Adjective "temperate" definition and examples

Pronunciation

/ˈtɛmp(ə)rət/

Definitions and examples

adjective

Relating to or denoting a region or climate characterized by mild temperatures.
  1. 'Chile has one of the largest temperate forests in the southern hemisphere'
  2. 'Belarus has a temperate continental climate, with a mild and humid winter, a warm summer, and a wet autumn.'
  3. 'It is the Gulf Stream, or North Atlantic Drift, that gives the United Kingdom the temperate climate that we enjoy.'
  4. 'With abundant rainfall and a temperate climate, crops were plentiful; citrus and olive groves abounded.'
  5. 'Straddling the Equator, the islands have a pleasant temperate climate.'
  6. 'The temperate climate has mild to warm summers and cool winters.'
  7. 'Because of the relatively high elevation, the region has a temperate climate.'
  8. 'The fungus is found worldwide but is more prevalent in temperate and tropical climates.'
  9. 'The climate is temperate and is more mild and humid along the western marine coast.'
  10. 'In fact, it would be most unnatural should they experience a mild and temperate climate this year.'
  11. 'The jump from polar to temperate latitudes is just as great as from temperate climates to tropical.'
Showing moderation or self-restraint.
  1. 'A man of a singularly disinterested and modest disposition, he was temperate in speech and act, but zealous for the social and political reforms which were the aims of the radicals in his day.'
  2. 'I am surprised at what the Coroner says about finding indications that he was a dram drinker, as I thought he was temperate in all things.'

Definitions

1. moderate or self-restrained; not extreme in opinion, statement, etc.: a temperate response to an insulting challenge.

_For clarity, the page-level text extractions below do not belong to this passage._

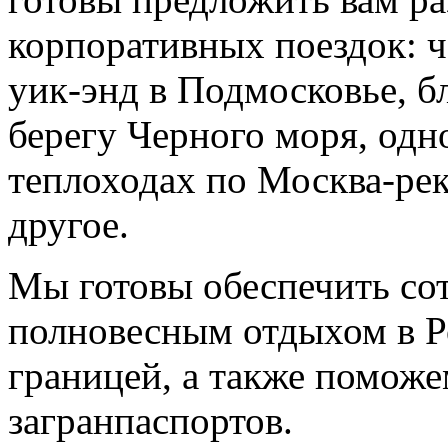
корпоративных поездок: ч
уик-энд в Подмосковье, б
берегу Черного моря, одн
теплоходах по Москва-рек
другое.
Мы готовы обеспечить со
полновесным отдыхом в Р
границей, а также помож
загранпаспортов.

2. moderate as regards indulgence of appetite or passion, especially in the use of alcoholic liquors.

3. not excessive in degree, as things, qualities, etc.

4. moderate in respect to temperature; not subject to prolonged extremes of hot or cold weather.

5. Microbiology. (of a virus) existing in infected host cells but rarely causing lysis.

More examples(as adjective)

"places can be temperate in comments."

"people can be temperate in ourselveses."

"people can be temperate in mankinds."

"regions can be temperate."

"forests can be temperate."

More examples++

Origin

Late Middle English (in the sense ‘not affected by passion or emotion’): from Latin temperatus ‘mingled, restrained’, from the verb temperare.